[What the exercise asks]:
What you print should match the entries exactly, only without the pictures.

[Information]:
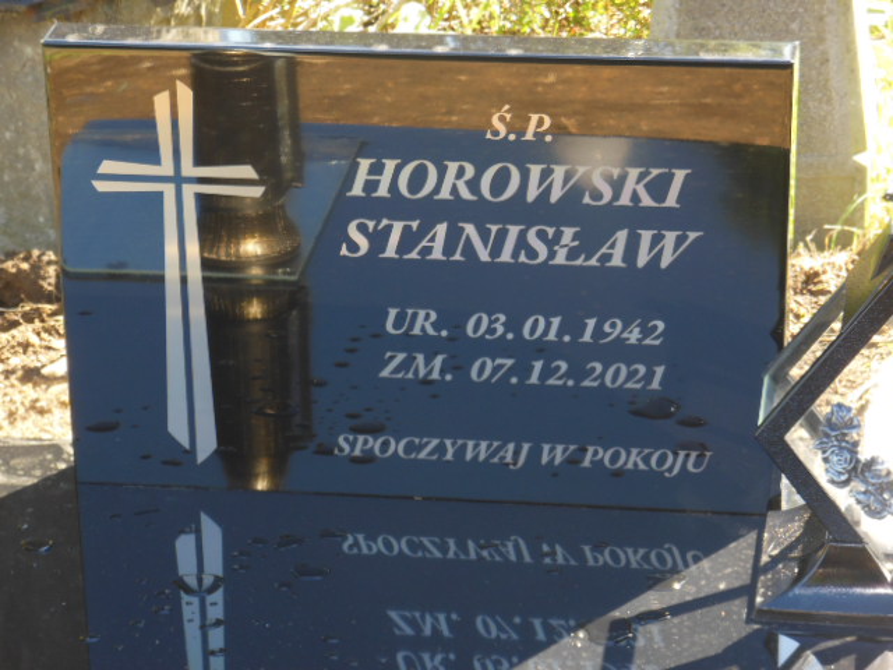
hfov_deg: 15.5
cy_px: 335
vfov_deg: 11.7
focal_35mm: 127
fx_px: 3276
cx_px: 446
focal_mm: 22.6
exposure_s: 1/60
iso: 200
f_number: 5
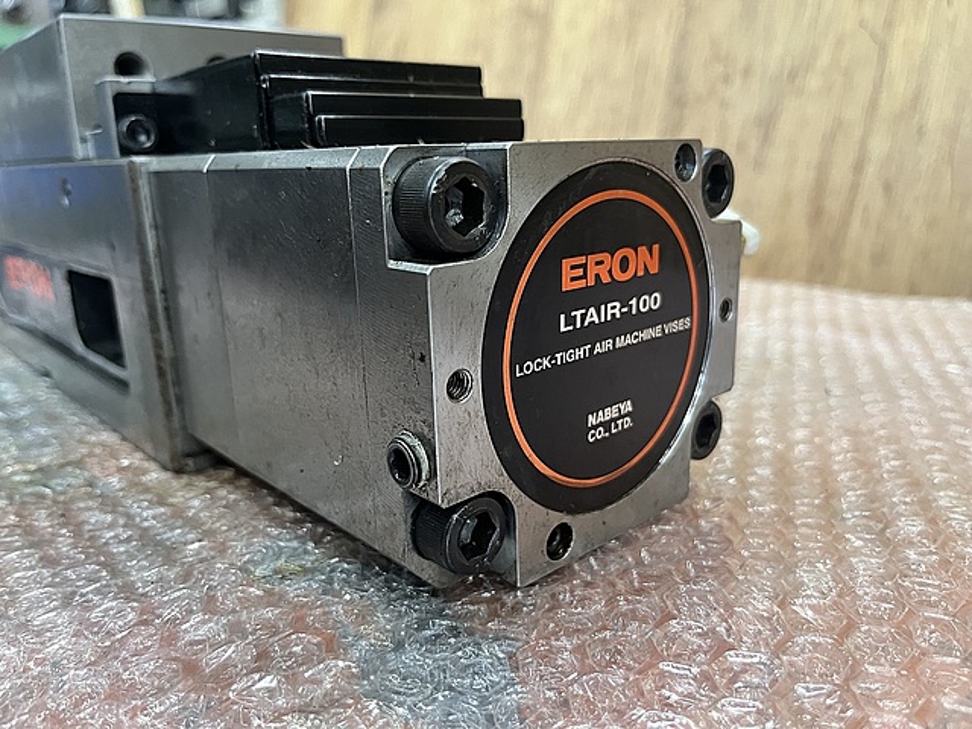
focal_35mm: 26
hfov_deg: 67.3
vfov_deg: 53.1
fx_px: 730
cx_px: 486
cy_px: 364
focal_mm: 5.1
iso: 320
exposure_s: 1/60
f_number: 1.6
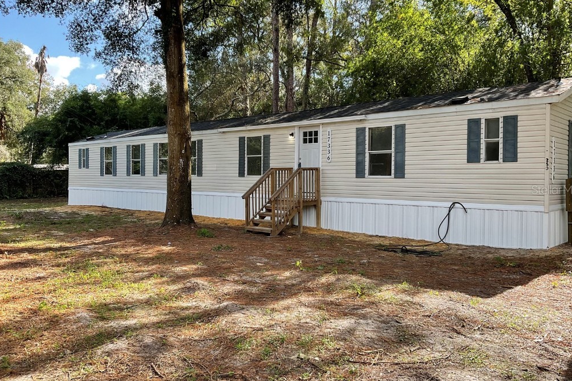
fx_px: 493
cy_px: 189
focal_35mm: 31
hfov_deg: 60.3
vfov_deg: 42.3
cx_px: 292
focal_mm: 3
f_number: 1.8
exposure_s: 1/280
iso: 16
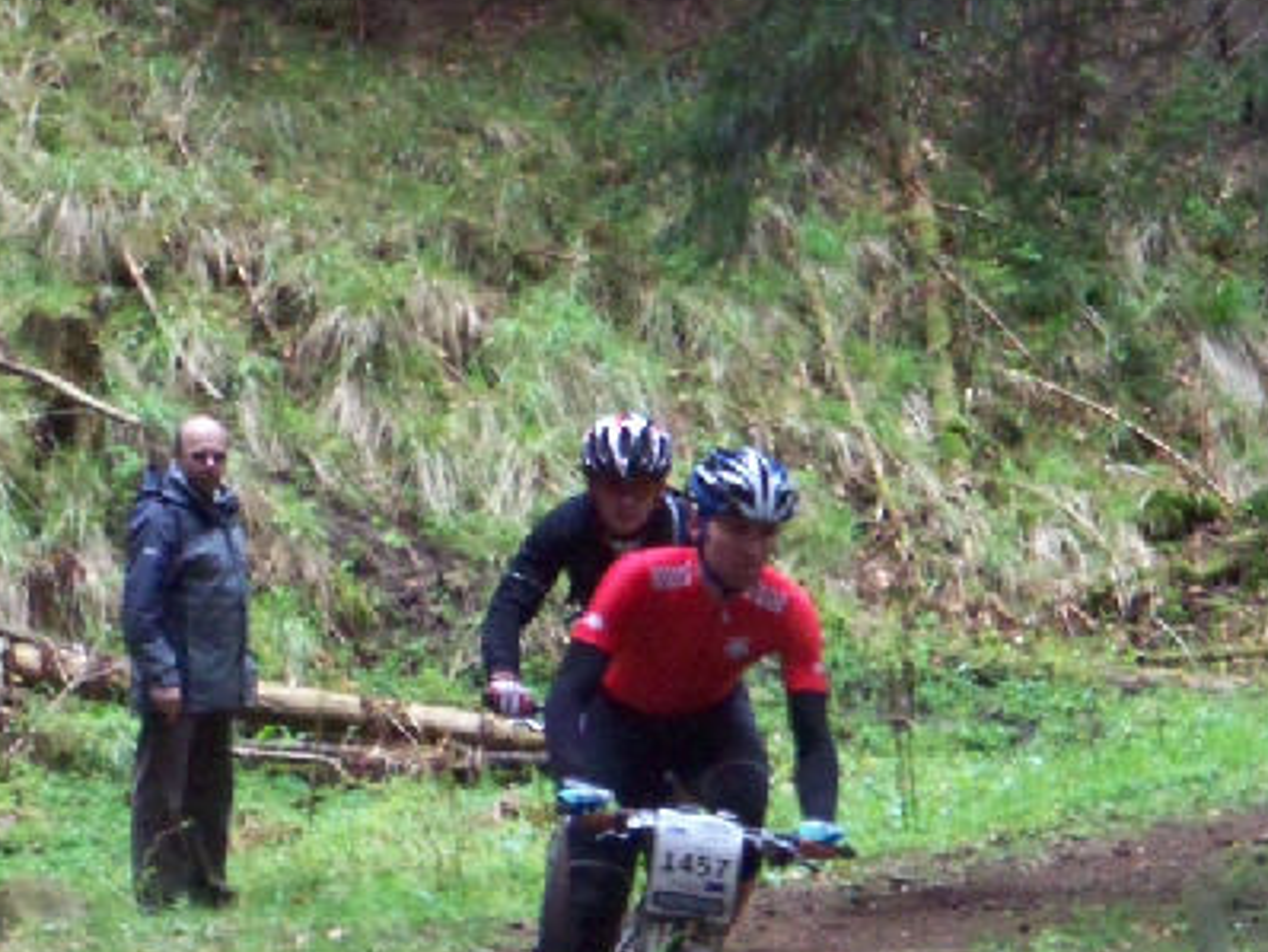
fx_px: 8613
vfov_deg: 6.3
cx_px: 774
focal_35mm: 235
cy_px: 879
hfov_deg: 8.4
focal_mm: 19.2
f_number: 4.4
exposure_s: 1/125
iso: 400
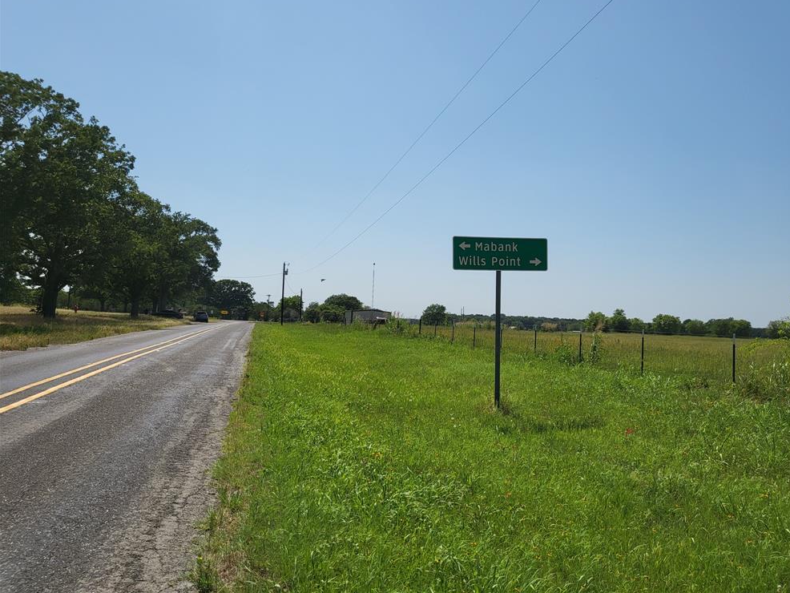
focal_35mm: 27
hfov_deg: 65.3
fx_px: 616
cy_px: 286
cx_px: 409
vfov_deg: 51.4
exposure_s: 1/5856
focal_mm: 4.25
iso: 50
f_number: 1.8
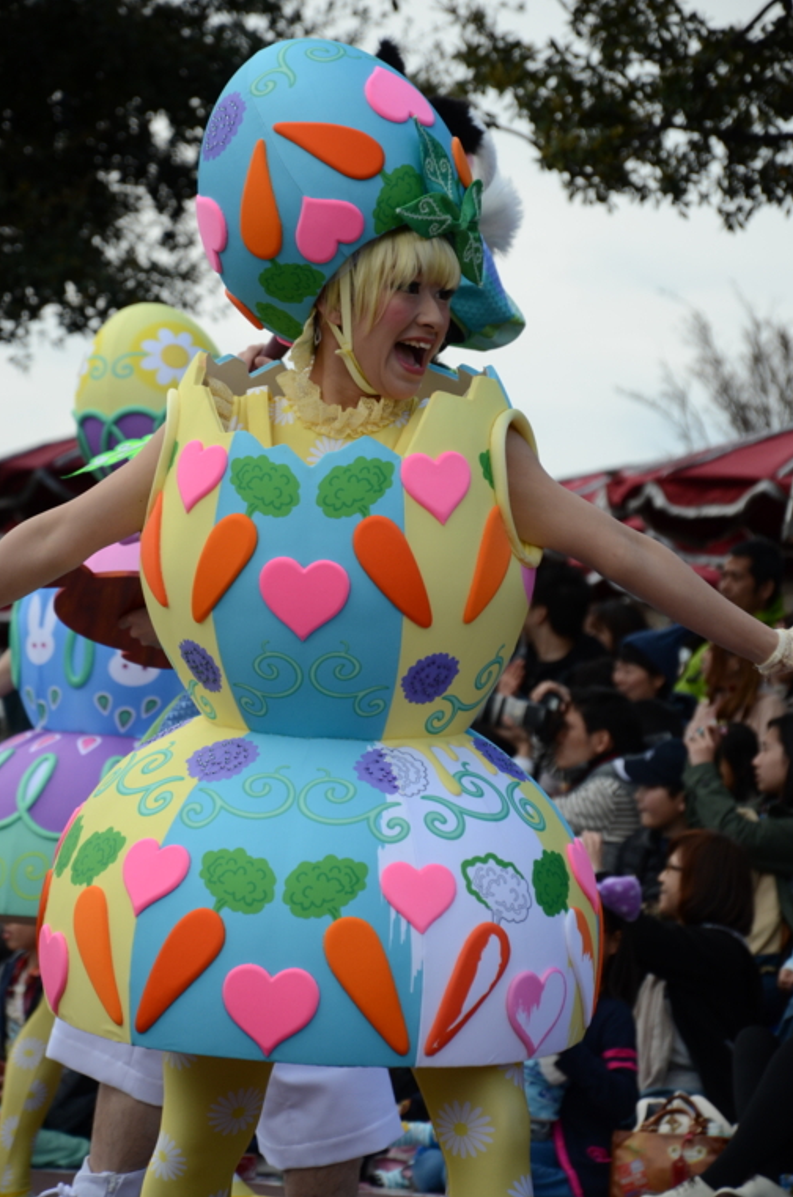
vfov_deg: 12.4
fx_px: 5494
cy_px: 593
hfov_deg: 8.3
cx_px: 409
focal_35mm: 166
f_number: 5.6
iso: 400
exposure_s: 1/1600
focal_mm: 105
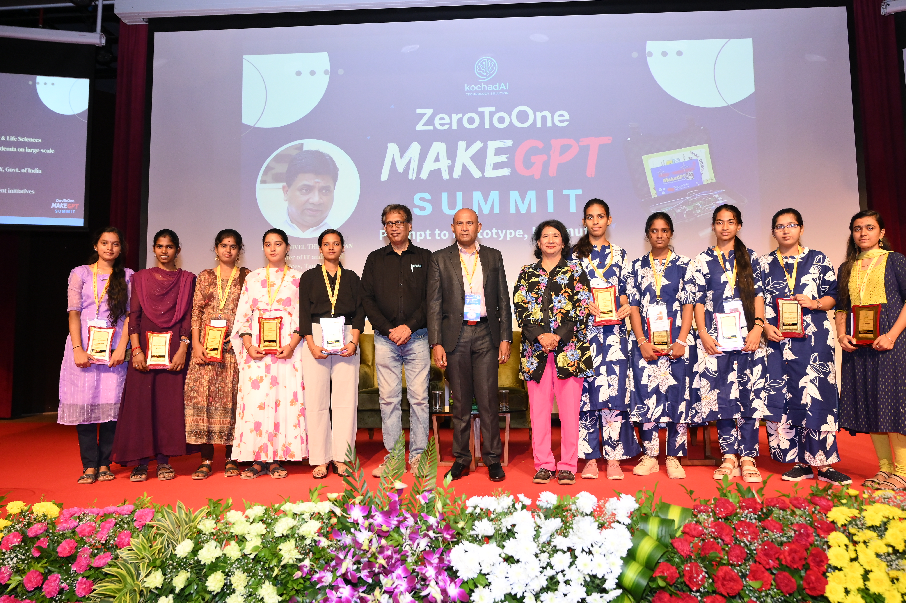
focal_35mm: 29
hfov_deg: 64.5
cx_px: 466
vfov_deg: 45.6
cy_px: 297
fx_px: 717
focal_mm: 27.5
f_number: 5
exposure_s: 1/160
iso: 2500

[Answer box]:
hfov_deg: 15.5
cy_px: 335
vfov_deg: 11.7
focal_35mm: 127
fx_px: 3276
cx_px: 446
focal_mm: 22.6
exposure_s: 1/60
iso: 200
f_number: 5
focal_35mm: 26
hfov_deg: 67.3
vfov_deg: 53.1
fx_px: 730
cx_px: 486
cy_px: 364
focal_mm: 5.1
iso: 320
exposure_s: 1/60
f_number: 1.6
fx_px: 493
cy_px: 189
focal_35mm: 31
hfov_deg: 60.3
vfov_deg: 42.3
cx_px: 292
focal_mm: 3
f_number: 1.8
exposure_s: 1/280
iso: 16
fx_px: 8613
vfov_deg: 6.3
cx_px: 774
focal_35mm: 235
cy_px: 879
hfov_deg: 8.4
focal_mm: 19.2
f_number: 4.4
exposure_s: 1/125
iso: 400
focal_35mm: 27
hfov_deg: 65.3
fx_px: 616
cy_px: 286
cx_px: 409
vfov_deg: 51.4
exposure_s: 1/5856
focal_mm: 4.25
iso: 50
f_number: 1.8
vfov_deg: 12.4
fx_px: 5494
cy_px: 593
hfov_deg: 8.3
cx_px: 409
focal_35mm: 166
f_number: 5.6
iso: 400
exposure_s: 1/1600
focal_mm: 105
focal_35mm: 29
hfov_deg: 64.5
cx_px: 466
vfov_deg: 45.6
cy_px: 297
fx_px: 717
focal_mm: 27.5
f_number: 5
exposure_s: 1/160
iso: 2500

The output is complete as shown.